Meant to house an equestrian statue, since 1999, it has provided a rotating series of artists with something priceless: a famously busy outdoor locale in London where they can show off their creations. The prosaic name, the Fourth Plinth, may be a tongue twister, but it’s a showcase for one of the most popular and accessible public art competitions in the world. That’s if anyone could figure out what the current installation represents.

“A dinosaur!” pointed out more than one confused grandparent to a youngster. It wasn’t actually a raptor, but rather, a dark-bronze skeleton of a horse, whose raised left foreleg is hobbled by a bow made of electronic stock- market tickertape. Called Gift Horse, the piece by German artist Hans Haacke was unveiled in March by Mayor Boris Johnson, who called it “a startlingly original comment on the relationship between art and commerce.”

Others see it as a Trojan horse, bearing a sly critique of ruthless capitalism. Haacke, who has previously courted controversy—his winning exhibit for the 1993 Venice Biennale featured a giant photo of Hitler, a smashed floor and the word “Germania” inscribed on a wall—was noncommital when asked for the precise impetus behind Gift Horse, though he said it is a homage to the great horse painter George Stubbs, whose works are in the neighbouring National Gallery.

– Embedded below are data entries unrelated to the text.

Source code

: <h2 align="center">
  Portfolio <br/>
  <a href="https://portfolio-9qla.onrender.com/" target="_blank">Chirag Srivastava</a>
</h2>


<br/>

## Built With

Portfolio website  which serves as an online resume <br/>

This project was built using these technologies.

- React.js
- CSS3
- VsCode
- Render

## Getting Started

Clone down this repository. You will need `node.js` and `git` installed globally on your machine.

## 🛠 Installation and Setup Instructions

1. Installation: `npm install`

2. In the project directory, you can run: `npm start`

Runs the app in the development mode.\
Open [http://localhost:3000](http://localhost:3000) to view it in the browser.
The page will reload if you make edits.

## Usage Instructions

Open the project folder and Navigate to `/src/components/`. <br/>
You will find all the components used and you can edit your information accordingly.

Haacke’s creation is the 10th design on the Fourth Plinth since the practice began. While some selections, including Gift Horse, have been controversial, others are populist. All are publicly funded—the unusual exhibition space is currently run by the Greater London Authority—and free for visitors.

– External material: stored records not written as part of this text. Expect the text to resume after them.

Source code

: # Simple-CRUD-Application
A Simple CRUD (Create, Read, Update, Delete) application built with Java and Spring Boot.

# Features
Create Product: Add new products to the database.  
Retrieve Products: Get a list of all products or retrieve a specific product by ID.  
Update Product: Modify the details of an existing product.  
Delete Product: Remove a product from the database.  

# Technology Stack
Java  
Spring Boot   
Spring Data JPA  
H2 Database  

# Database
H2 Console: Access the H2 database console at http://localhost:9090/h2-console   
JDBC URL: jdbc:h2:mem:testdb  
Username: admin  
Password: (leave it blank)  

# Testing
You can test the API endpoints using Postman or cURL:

Anne Poole, in town from Essex with two friends, was one of many who walked through the square to see the new art. “I had to check it out, I always do.” Her verdict? “I like it. It’s different.” Well, different-ish. The composition and colour, at least, meld with the square’s statues; most of the previous installations have been bolder and brighter. First was the Turner Prize-winning artist Mark Wallinger’s Ecce Homo (Behold the Man), a human-sized Jesus wearing a loin cloth and a barbed-wire crown. Other pieces included a transparent, upside-down version of the plinth itself, a model of a building made of coloured glass, and last year’s Hahn/Cock, a five-metre-high blue cockerel that its creator, Katharina Fritsch, described as a feminist statement on the many men on pedestals in Trafalgar.

(Justin Tallis/AFP/Getty Images)

(Justin Tallis/AFP/Getty Images)

The most original was Antony Gormley’s One & Other, in which 2,400 members of the public each spent an hour on the plinth on 100 consecutive days. “There were poets, musicians, political activists, knitters, nudes and complete nutters,” recalls Tim Andrews, a retired lawyer from Brighton. On Aug. 15, 2009, he overcame his fear of heights to take his turn on the plinth: While dressed in a Victoria frock coat, he sang and danced to songs by the group Madness to raise money for Parkinson’s. (He was diagnosed in 2005.) “I thought it was wonderful,” he says, “getting ordinary people the opportunity to express their artistic [selves].”

Andrews hopes the Fourth Plinth will never be filled by permanent art—“It’s a living thing that should change from time to time,” he says. Valerie Hope wasn’t as impressed. The Londoner and her husband spent time analyzing the skeleton, even reading the explanatory plaque for clues. “Why on Earth?” she puzzled. “It’s random.” After one last look, they wandered off to see far more easily understood public art—a flock of 50 giant Shaun the Sheep sculptures scattered around the city. Next year, the plinth gets a sculpture by David Shrigley that promises to be more accessible: It’s a really big thumbs-up.